= Task to carry out =
For this exercise, reproduce the entries below exactly, but only from the line containing "PRICE LIST AK" through the line containing "sobre outras crianças.", both included.

Data extracts section start

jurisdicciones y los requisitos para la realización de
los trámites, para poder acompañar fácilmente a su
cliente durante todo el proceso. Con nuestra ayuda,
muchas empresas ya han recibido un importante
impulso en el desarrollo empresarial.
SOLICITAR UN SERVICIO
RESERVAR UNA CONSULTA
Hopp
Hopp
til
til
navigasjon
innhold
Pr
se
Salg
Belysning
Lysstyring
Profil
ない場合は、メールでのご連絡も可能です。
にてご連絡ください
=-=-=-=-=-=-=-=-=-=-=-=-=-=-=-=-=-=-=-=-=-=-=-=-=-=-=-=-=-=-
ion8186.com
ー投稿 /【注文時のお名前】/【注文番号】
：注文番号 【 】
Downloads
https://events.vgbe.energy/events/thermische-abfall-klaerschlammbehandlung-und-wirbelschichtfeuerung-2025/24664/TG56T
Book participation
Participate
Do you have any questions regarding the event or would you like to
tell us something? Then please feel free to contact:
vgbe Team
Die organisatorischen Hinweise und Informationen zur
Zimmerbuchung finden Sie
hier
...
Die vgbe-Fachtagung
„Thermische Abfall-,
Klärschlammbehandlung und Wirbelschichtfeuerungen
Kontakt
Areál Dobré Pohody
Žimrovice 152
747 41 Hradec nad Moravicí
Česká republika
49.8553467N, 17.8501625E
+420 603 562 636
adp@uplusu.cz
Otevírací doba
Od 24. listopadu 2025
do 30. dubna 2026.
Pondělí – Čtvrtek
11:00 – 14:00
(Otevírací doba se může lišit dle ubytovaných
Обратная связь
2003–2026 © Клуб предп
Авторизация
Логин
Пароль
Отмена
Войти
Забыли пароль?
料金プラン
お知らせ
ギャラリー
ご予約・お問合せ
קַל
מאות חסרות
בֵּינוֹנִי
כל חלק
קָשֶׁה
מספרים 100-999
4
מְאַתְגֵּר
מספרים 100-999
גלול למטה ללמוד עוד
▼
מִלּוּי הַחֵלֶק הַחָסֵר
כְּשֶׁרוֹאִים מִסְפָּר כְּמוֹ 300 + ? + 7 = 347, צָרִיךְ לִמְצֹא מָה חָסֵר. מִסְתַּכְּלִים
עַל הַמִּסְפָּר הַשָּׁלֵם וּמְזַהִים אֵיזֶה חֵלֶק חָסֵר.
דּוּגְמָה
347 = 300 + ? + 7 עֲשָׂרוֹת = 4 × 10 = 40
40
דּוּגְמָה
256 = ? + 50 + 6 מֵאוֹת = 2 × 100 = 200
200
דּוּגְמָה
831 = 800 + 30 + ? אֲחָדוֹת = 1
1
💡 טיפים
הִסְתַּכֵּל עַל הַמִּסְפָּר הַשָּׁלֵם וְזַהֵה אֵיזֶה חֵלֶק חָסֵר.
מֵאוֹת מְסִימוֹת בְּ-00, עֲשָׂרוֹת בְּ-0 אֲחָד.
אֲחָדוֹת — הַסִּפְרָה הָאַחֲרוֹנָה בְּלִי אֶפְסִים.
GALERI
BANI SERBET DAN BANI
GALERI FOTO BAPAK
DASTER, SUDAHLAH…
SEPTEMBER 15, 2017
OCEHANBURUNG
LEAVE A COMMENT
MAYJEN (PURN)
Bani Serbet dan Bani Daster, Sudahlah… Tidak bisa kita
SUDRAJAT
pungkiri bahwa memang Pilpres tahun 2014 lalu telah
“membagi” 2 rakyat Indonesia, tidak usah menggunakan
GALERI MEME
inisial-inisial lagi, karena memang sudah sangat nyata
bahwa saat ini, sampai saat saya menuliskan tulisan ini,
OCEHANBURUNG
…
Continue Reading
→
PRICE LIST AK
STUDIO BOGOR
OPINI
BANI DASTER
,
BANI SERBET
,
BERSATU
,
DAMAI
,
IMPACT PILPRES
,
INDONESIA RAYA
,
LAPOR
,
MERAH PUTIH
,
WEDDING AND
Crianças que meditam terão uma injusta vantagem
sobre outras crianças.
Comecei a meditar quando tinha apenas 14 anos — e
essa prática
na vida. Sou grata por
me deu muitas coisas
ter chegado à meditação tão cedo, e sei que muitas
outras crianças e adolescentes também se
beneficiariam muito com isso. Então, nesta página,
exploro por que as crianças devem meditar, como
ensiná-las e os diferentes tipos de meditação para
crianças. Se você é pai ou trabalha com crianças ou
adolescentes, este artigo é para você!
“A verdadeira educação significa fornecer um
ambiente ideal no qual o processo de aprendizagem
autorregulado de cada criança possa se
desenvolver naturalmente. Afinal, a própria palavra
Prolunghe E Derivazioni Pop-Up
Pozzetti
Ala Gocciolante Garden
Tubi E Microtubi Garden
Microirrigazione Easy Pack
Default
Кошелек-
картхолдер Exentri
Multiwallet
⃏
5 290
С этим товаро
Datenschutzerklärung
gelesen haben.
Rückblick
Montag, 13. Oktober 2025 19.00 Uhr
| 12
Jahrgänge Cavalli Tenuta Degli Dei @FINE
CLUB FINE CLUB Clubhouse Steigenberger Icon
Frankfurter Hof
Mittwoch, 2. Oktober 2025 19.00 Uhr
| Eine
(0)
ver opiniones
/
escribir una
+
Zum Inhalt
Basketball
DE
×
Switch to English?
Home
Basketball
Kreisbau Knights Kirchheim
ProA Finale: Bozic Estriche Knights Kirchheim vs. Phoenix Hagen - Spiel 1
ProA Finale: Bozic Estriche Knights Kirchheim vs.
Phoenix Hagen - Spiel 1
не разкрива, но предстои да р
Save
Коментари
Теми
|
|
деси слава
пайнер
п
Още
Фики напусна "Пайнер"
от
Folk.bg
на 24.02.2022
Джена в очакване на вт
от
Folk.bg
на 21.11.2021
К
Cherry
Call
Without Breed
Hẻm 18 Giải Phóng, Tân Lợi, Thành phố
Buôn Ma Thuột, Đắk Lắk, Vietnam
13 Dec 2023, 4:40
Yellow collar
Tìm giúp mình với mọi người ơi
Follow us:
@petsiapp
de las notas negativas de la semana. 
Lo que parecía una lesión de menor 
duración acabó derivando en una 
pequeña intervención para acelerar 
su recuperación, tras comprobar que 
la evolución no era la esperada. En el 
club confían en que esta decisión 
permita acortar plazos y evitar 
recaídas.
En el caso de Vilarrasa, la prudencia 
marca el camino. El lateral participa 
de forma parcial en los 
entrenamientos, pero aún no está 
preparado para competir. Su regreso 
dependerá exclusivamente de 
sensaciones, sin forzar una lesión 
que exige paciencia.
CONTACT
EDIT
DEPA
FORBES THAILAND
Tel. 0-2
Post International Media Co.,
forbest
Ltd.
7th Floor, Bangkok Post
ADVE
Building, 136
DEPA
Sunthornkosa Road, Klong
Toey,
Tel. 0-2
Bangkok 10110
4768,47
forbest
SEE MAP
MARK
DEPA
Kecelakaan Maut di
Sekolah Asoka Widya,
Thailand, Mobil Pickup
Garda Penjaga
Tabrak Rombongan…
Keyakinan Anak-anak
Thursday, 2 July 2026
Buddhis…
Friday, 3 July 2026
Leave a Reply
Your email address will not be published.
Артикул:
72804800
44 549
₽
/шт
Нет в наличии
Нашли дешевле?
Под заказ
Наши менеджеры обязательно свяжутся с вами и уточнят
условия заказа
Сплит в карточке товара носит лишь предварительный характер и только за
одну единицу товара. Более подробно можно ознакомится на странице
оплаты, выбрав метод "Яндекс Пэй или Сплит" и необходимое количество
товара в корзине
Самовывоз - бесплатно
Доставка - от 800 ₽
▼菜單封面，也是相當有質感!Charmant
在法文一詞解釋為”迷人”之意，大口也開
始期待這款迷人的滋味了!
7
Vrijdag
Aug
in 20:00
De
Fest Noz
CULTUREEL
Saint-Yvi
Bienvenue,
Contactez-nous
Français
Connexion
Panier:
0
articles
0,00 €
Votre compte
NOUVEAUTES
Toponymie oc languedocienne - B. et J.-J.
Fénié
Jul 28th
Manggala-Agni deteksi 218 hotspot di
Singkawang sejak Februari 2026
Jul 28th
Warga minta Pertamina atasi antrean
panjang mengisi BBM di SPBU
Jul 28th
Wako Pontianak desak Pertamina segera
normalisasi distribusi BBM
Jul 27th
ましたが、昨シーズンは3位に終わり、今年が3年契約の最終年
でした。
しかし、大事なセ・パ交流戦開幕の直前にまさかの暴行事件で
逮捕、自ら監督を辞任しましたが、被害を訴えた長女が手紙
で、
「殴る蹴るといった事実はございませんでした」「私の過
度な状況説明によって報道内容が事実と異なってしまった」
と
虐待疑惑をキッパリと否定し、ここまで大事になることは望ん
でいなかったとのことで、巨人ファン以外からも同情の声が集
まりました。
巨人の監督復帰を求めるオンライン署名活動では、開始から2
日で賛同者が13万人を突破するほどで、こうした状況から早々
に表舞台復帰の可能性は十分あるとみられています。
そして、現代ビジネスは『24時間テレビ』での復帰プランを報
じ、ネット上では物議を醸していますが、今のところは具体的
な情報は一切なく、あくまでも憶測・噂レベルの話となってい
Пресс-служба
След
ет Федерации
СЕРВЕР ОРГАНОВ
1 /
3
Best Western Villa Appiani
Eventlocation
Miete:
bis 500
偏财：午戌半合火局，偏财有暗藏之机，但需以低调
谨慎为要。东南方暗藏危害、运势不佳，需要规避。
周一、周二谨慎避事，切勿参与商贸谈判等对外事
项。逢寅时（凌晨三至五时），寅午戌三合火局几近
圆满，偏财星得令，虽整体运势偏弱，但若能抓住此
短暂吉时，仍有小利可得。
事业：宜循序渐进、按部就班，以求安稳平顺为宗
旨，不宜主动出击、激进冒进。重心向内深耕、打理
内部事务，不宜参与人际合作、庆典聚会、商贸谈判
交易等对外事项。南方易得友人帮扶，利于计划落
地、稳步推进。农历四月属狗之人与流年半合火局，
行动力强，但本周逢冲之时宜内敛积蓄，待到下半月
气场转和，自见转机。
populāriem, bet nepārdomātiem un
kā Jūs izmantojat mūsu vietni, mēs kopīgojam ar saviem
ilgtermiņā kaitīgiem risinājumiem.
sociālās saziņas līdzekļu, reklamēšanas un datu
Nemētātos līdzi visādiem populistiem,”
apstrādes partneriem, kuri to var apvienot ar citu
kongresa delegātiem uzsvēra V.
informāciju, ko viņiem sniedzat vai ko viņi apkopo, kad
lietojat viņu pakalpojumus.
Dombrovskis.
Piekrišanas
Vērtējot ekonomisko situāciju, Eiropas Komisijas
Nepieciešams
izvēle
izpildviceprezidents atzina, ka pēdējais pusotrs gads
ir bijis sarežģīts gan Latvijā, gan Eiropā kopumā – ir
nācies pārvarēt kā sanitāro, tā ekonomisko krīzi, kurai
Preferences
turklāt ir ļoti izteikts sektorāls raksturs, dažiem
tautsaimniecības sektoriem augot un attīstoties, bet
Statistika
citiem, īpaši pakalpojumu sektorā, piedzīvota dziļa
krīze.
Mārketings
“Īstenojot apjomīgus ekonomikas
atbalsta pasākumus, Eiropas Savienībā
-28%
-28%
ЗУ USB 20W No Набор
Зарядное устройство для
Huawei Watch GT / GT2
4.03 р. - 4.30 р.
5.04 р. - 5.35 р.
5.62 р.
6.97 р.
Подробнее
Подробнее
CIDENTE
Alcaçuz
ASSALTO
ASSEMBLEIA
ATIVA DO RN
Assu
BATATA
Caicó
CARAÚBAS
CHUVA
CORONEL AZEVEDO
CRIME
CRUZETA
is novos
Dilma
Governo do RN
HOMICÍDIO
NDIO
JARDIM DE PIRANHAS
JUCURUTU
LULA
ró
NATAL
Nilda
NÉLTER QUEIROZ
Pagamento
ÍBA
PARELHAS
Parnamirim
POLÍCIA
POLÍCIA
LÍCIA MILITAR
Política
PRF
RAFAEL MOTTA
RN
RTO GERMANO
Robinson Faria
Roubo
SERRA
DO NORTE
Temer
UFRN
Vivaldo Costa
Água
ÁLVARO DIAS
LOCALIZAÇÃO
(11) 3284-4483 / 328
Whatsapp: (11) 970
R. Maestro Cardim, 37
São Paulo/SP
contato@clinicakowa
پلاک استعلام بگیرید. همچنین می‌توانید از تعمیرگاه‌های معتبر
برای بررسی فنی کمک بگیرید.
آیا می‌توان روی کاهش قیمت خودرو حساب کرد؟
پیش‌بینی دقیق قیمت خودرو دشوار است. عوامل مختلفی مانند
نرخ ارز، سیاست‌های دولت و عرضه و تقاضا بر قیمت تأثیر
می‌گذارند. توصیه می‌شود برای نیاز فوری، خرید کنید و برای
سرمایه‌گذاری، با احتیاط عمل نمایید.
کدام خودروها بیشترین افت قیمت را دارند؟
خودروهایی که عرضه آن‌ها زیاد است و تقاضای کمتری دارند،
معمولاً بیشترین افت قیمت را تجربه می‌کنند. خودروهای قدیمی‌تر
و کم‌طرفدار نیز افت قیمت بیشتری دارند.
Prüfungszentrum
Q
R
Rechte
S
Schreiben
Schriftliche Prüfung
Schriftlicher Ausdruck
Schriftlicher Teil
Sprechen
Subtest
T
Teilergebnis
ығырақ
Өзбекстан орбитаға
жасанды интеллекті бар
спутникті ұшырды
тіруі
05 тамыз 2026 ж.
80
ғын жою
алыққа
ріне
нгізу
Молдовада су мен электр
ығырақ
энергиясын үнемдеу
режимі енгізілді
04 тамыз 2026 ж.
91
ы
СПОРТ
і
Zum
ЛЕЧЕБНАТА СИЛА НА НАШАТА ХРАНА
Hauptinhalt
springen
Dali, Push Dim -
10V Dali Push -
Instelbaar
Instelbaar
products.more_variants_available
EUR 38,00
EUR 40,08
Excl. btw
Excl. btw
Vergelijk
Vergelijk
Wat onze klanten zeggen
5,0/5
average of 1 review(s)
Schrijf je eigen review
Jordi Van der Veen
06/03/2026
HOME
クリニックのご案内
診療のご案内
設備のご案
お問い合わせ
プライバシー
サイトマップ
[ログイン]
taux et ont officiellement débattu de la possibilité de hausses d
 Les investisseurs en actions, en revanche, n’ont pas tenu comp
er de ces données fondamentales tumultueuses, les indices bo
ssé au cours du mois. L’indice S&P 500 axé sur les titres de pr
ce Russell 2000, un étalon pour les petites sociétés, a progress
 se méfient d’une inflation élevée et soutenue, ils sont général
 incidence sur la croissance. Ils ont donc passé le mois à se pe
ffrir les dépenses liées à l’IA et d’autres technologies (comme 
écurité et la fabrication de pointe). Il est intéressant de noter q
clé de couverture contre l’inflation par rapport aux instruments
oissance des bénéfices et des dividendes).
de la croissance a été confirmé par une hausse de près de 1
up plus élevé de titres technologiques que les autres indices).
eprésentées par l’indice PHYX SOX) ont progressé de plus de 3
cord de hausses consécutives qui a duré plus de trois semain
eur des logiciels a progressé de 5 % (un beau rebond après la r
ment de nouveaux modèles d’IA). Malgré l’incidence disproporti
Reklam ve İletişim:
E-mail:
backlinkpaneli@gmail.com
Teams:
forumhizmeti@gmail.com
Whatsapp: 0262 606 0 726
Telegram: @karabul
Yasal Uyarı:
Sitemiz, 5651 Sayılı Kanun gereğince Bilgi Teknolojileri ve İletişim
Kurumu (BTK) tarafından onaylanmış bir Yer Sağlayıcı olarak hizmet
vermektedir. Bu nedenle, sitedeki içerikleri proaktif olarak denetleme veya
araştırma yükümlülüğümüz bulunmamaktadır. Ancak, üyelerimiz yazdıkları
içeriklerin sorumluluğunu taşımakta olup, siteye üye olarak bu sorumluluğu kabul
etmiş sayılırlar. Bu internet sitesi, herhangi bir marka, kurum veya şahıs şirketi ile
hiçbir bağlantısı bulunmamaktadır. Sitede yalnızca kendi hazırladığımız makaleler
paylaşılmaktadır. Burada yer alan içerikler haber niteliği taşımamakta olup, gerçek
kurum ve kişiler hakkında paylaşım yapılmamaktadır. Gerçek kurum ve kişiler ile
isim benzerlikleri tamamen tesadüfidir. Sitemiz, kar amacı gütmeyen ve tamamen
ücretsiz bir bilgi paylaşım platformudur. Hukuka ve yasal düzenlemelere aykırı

Data extracts section end

= Answer space =
PRICE LIST AK
STUDIO BOGOR
OPINI
BANI DASTER
,
BANI SERBET
,
BERSATU
,
DAMAI
,
IMPACT PILPRES
,
INDONESIA RAYA
,
LAPOR
,
MERAH PUTIH
,
WEDDING AND
Crianças que meditam terão uma injusta vantagem
sobre outras crianças.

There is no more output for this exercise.